Kingfisher Bar & Grill, a high-volume establishment with a diverse clientele, employs a strategy of clear expectation setting. Their menu features a descriptive explanation for serving cultivated salmon, highlighting the kitchen’s commitment to sustainability with labels like "Wildtype Sustainable Salmon Crudo." Diners also receive the FAQ sheet, offering a comprehensive overview of the product. This approach allows them to confidently offer the cultivated salmon crudo, enhanced with ingredients like green apple and citrusy sauce, or as an add-on option for their popular poke bowls.
"People just want the story behind it," commented Jacki Kuder, chef and co-owner of Kingfisher. "I’ve had mostly positive feedback and I’ve received a couple of hand-written cards thanking us for having a sustainable option, and that’s really important to me." Encouraged by this reception, Kuder plans to incorporate another dish featuring Wildtype’s next iteration of cultivated salmon into Kingfisher’s offerings.
Hybrid Approaches: Cultivated Fat and Plant-Based Proteins
Beyond whole cuts of meat and seafood, chefs are also experimenting with hybrid products that combine cultivated animal fat with plant-based proteins. This approach can accelerate the introduction of novel ingredients and potentially overcome some of the sensory expectations associated with traditional meat.
At Fiorella in San Francisco, chef and co-owner Brandon Gillis hosted five dinner events featuring Mission Barns’ cultivated bacon and meatballs. These hybrid creations utilized cultivated pork fat blended with plant proteins. Gillis served the meatballs in various preparations, including seared and braised in a pomodoro sauce, and deconstructed with a medley of complementary ingredients.
"The fat was really flavorful and had a great mouthfeel to it," Gillis reported. "Cooking was fairly seamless, but there’s less forgiveness with it. You have to be very on top of the timing." He observed significant potential in these products, particularly if Mission Barns can achieve scalability.
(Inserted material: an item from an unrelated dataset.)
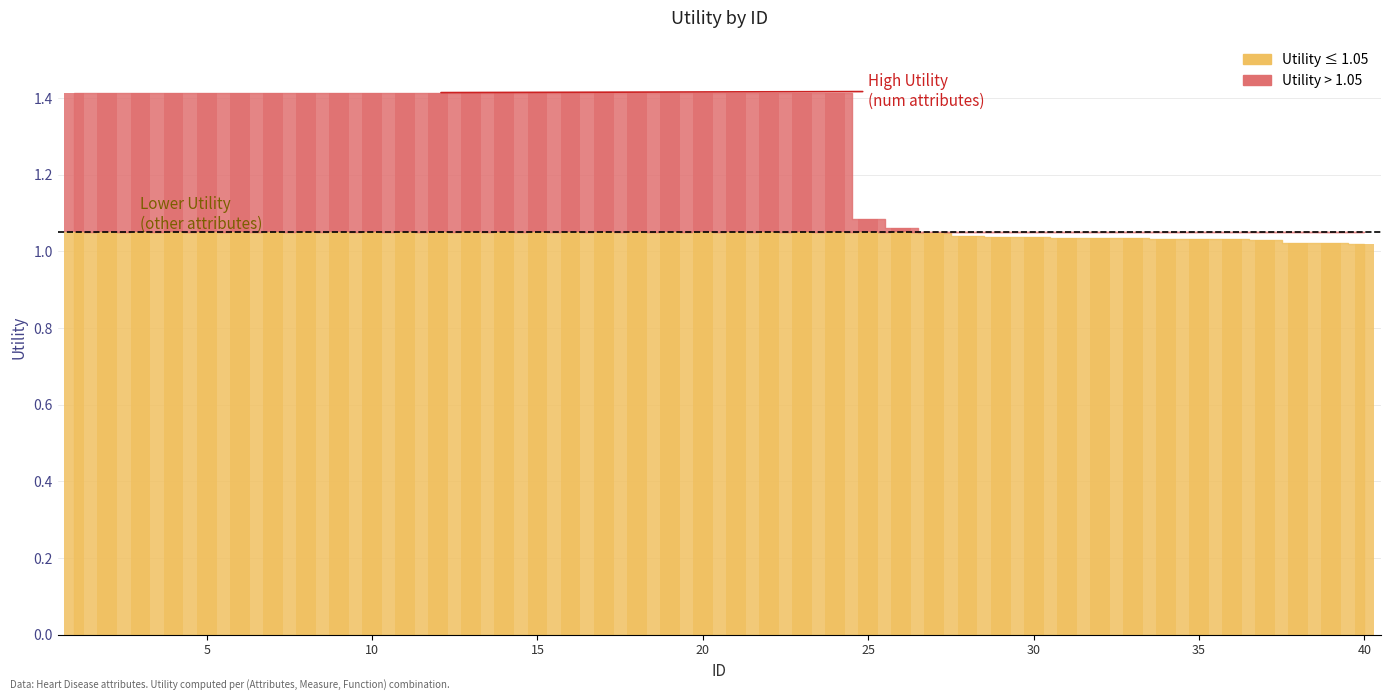

The chart shows a value of 0.5 at 15. True or false?

False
The development of cultivated fat, which may be more amenable to large-scale production, could bypass some of the nuanced sensory challenges associated with replicating whole muscle cuts.
The Road Ahead: Scaling Challenges and the Future of Food
Despite the advancements and growing interest, the path to widespread adoption of cultivated products remains complex. Companies like Wildtype and Mission Barns face ongoing challenges in scaling production. Obstacles related to ingredient sourcing, packaging, and overall manufacturing efficiency can limit the availability and frequency with which these products appear on menus.
Consequently, diners often encounter cultivated proteins as premium add-ons or as single, featured dishes, typically priced between $22 and $33. While these price points are not uncommon in fine dining establishments, the limited integration of cultivated products across entire menus can present a hurdle in sustaining consistent consumer interest.
Nevertheless, chefs remain committed to introducing these innovative ingredients in thoughtful ways, building familiarity and acceptance one dish at a time. "That’s why we’re chefs," stated Kuder. "We want people to try new delicious things and experience moments that they’ve never had before. That’s part of the beauty of the industry and the job." As the technology matures and production scales, the vision of a more sustainable and diverse culinary future, powered by cultivated ingredients, moves closer to reality.